═════ LISTED RECORDS ═════

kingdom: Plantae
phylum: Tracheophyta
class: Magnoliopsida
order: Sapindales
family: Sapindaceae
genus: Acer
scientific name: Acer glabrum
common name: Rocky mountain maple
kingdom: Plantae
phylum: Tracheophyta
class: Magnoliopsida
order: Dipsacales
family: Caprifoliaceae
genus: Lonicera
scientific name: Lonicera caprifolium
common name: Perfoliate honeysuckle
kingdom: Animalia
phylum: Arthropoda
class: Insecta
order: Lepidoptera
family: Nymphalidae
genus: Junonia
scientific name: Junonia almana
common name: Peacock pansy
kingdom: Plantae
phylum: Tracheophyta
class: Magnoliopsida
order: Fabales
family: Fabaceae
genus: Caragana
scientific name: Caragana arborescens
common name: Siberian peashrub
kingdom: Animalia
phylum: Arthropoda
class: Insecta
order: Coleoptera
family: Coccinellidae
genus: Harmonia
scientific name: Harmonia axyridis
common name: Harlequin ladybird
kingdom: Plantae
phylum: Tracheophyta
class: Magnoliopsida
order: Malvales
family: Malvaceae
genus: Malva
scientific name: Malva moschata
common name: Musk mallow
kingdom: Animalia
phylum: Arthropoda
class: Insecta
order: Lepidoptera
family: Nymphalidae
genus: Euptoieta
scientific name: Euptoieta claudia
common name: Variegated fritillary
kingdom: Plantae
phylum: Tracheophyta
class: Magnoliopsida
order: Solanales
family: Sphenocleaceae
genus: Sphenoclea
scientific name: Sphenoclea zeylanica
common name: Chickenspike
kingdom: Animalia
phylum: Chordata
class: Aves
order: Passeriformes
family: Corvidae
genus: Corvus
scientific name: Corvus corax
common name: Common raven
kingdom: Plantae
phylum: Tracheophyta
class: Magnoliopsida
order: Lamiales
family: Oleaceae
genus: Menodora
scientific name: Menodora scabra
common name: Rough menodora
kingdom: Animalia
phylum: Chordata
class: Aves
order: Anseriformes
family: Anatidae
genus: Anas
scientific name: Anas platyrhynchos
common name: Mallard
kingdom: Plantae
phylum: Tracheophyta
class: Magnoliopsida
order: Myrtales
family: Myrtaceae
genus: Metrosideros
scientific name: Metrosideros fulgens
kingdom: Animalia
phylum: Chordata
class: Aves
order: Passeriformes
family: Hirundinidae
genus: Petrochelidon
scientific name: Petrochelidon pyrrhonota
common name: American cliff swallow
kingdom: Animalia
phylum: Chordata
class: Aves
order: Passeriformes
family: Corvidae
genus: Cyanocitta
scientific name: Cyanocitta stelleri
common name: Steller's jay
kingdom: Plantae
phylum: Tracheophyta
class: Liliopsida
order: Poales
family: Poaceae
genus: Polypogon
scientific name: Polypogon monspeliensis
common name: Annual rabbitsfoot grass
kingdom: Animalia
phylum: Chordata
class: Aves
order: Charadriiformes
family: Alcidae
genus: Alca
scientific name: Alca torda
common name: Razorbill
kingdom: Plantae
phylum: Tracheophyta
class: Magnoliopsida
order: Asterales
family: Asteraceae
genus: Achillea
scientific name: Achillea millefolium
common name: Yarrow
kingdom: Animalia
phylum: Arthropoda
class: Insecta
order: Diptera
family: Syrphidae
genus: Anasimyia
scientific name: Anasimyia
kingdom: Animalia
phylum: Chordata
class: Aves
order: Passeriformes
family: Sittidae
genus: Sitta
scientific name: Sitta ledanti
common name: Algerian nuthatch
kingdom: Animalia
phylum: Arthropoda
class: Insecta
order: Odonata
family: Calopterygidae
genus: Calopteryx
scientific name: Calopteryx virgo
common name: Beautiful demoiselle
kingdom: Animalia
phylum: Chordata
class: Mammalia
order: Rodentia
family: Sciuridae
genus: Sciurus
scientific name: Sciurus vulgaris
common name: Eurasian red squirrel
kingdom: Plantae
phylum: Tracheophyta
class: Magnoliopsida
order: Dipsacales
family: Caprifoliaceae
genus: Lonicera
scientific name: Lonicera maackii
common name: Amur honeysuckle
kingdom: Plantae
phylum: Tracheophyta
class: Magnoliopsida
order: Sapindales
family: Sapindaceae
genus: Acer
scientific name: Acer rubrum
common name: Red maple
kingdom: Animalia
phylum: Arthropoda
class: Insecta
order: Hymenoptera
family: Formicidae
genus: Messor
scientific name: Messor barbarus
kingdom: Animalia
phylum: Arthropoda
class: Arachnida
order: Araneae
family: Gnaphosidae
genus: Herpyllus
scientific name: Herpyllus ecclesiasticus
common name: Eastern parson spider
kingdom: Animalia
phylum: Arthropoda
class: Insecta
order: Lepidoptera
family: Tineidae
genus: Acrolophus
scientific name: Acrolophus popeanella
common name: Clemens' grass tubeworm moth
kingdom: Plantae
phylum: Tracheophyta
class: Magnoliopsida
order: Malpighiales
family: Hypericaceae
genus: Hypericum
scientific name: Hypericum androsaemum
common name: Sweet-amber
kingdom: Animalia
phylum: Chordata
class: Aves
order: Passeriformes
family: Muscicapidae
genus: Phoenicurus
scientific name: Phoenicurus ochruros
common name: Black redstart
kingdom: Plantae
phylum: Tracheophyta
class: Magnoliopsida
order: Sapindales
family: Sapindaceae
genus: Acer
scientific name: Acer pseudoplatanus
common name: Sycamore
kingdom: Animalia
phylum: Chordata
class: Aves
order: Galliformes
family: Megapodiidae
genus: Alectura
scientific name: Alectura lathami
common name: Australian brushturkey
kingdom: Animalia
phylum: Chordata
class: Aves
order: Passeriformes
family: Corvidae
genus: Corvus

═════

PROBLEM TO WORK ON: Format the lines for all of the rows above as a JSON list of strings with one string per line, omitting blank lines.

ANSWER:
[
  "kingdom: Plantae",
  "phylum: Tracheophyta",
  "class: Magnoliopsida",
  "order: Sapindales",
  "family: Sapindaceae",
  "genus: Acer",
  "scientific name: Acer glabrum",
  "common name: Rocky mountain maple",
  "kingdom: Plantae",
  "phylum: Tracheophyta",
  "class: Magnoliopsida",
  "order: Dipsacales",
  "family: Caprifoliaceae",
  "genus: Lonicera",
  "scientific name: Lonicera caprifolium",
  "common name: Perfoliate honeysuckle",
  "kingdom: Animalia",
  "phylum: Arthropoda",
  "class: Insecta",
  "order: Lepidoptera",
  "family: Nymphalidae",
  "genus: Junonia",
  "scientific name: Junonia almana",
  "common name: Peacock pansy",
  "kingdom: Plantae",
  "phylum: Tracheophyta",
  "class: Magnoliopsida",
  "order: Fabales",
  "family: Fabaceae",
  "genus: Caragana",
  "scientific name: Caragana arborescens",
  "common name: Siberian peashrub",
  "kingdom: Animalia",
  "phylum: Arthropoda",
  "class: Insecta",
  "order: Coleoptera",
  "family: Coccinellidae",
  "genus: Harmonia",
  "scientific name: Harmonia axyridis",
  "common name: Harlequin ladybird",
  "kingdom: Plantae",
  "phylum: Tracheophyta",
  "class: Magnoliopsida",
  "order: Malvales",
  "family: Malvaceae",
  "genus: Malva",
  "scientific name: Malva moschata",
  "common name: Musk mallow",
  "kingdom: Animalia",
  "phylum: Arthropoda",
  "class: Insecta",
  "order: Lepidoptera",
  "family: Nymphalidae",
  "genus: Euptoieta",
  "scientific name: Euptoieta claudia",
  "common name: Variegated fritillary",
  "kingdom: Plantae",
  "phylum: Tracheophyta",
  "class: Magnoliopsida",
  "order: Solanales",
  "family: Sphenocleaceae",
  "genus: Sphenoclea",
  "scientific name: Sphenoclea zeylanica",
  "common name: Chickenspike",
  "kingdom: Animalia",
  "phylum: Chordata",
  "class: Aves",
  "order: Passeriformes",
  "family: Corvidae",
  "genus: Corvus",
  "scientific name: Corvus corax",
  "common name: Common raven",
  "kingdom: Plantae",
  "phylum: Tracheophyta",
  "class: Magnoliopsida",
  "order: Lamiales",
  "family: Oleaceae",
  "genus: Menodora",
  "scientific name: Menodora scabra",
  "common name: Rough menodora",
  "kingdom: Animalia",
  "phylum: Chordata",
  "class: Aves",
  "order: Anseriformes",
  "family: Anatidae",
  "genus: Anas",
  "scientific name: Anas platyrhynchos",
  "common name: Mallard",
  "kingdom: Plantae",
  "phylum: Tracheophyta",
  "class: Magnoliopsida",
  "order: Myrtales",
  "family: Myrtaceae",
  "genus: Metrosideros",
  "scientific name: Metrosideros fulgens",
  "kingdom: Animalia",
  "phylum: Chordata",
  "class: Aves",
  "order: Passeriformes",
  "family: Hirundinidae",
  "genus: Petrochelidon",
  "scientific name: Petrochelidon pyrrhonota",
  "common name: American cliff swallow",
  "kingdom: Animalia",
  "phylum: Chordata",
  "class: Aves",
  "order: Passeriformes",
  "family: Corvidae",
  "genus: Cyanocitta",
  "scientific name: Cyanocitta stelleri",
  "common name: Steller's jay",
  "kingdom: Plantae",
  "phylum: Tracheophyta",
  "class: Liliopsida",
  "order: Poales",
  "family: Poaceae",
  "genus: Polypogon",
  "scientific name: Polypogon monspeliensis",
  "common name: Annual rabbitsfoot grass",
  "kingdom: Animalia",
  "phylum: Chordata",
  "class: Aves",
  "order: Charadriiformes",
  "family: Alcidae",
  "genus: Alca",
  "scientific name: Alca torda",
  "common name: Razorbill",
  "kingdom: Plantae",
  "phylum: Tracheophyta",
  "class: Magnoliopsida",
  "order: Asterales",
  "family: Asteraceae",
  "genus: Achillea",
  "scientific name: Achillea millefolium",
  "common name: Yarrow",
  "kingdom: Animalia",
  "phylum: Arthropoda",
  "class: Insecta",
  "order: Diptera",
  "family: Syrphidae",
  "genus: Anasimyia",
  "scientific name: Anasimyia",
  "kingdom: Animalia",
  "phylum: Chordata",
  "class: Aves",
  "order: Passeriformes",
  "family: Sittidae",
  "genus: Sitta",
  "scientific name: Sitta ledanti",
  "common name: Algerian nuthatch",
  "kingdom: Animalia",
  "phylum: Arthropoda",
  "class: Insecta",
  "order: Odonata",
  "family: Calopterygidae",
  "genus: Calopteryx",
  "scientific name: Calopteryx virgo",
  "common name: Beautiful demoiselle",
  "kingdom: Animalia",
  "phylum: Chordata",
  "class: Mammalia",
  "order: Rodentia",
  "family: Sciuridae",
  "genus: Sciurus",
  "scientific name: Sciurus vulgaris",
  "common name: Eurasian red squirrel",
  "kingdom: Plantae",
  "phylum: Tracheophyta",
  "class: Magnoliopsida",
  "order: Dipsacales",
  "family: Caprifoliaceae",
  "genus: Lonicera",
  "scientific name: Lonicera maackii",
  "common name: Amur honeysuckle",
  "kingdom: Plantae",
  "phylum: Tracheophyta",
  "class: Magnoliopsida",
  "order: Sapindales",
  "family: Sapindaceae",
  "genus: Acer",
  "scientific name: Acer rubrum",
  "common name: Red maple",
  "kingdom: Animalia",
  "phylum: Arthropoda",
  "class: Insecta",
  "order: Hymenoptera",
  "family: Formicidae",
  "genus: Messor",
  "scientific name: Messor barbarus",
  "kingdom: Animalia",
  "phylum: Arthropoda",
  "class: Arachnida",
  "order: Araneae",
  "family: Gnaphosidae",
  "genus: Herpyllus",
  "scientific name: Herpyllus ecclesiasticus",
  "common name: Eastern parson spider",
  "kingdom: Animalia",
  "phylum: Arthropoda",
  "class: Insecta",
  "order: Lepidoptera",
  "family: Tineidae",
  "genus: Acrolophus",
  "scientific name: Acrolophus popeanella",
  "common name: Clemens' grass tubeworm moth",
  "kingdom: Plantae",
  "phylum: Tracheophyta",
  "class: Magnoliopsida",
  "order: Malpighiales",
  "family: Hypericaceae",
  "genus: Hypericum",
  "scientific name: Hypericum androsaemum",
  "common name: Sweet-amber",
  "kingdom: Animalia",
  "phylum: Chordata",
  "class: Aves",
  "order: Passeriformes",
  "family: Muscicapidae",
  "genus: Phoenicurus",
  "scientific name: Phoenicurus ochruros",
  "common name: Black redstart",
  "kingdom: Plantae",
  "phylum: Tracheophyta",
  "class: Magnoliopsida",
  "order: Sapindales",
  "family: Sapindaceae",
  "genus: Acer",
  "scientific name: Acer pseudoplatanus",
  "common name: Sycamore",
  "kingdom: Animalia",
  "phylum: Chordata",
  "class: Aves",
  "order: Galliformes",
  "family: Megapodiidae",
  "genus: Alectura",
  "scientific name: Alectura lathami",
  "common name: Australian brushturkey",
  "kingdom: Animalia",
  "phylum: Chordata",
  "class: Aves",
  "order: Passeriformes",
  "family: Corvidae",
  "genus: Corvus"
]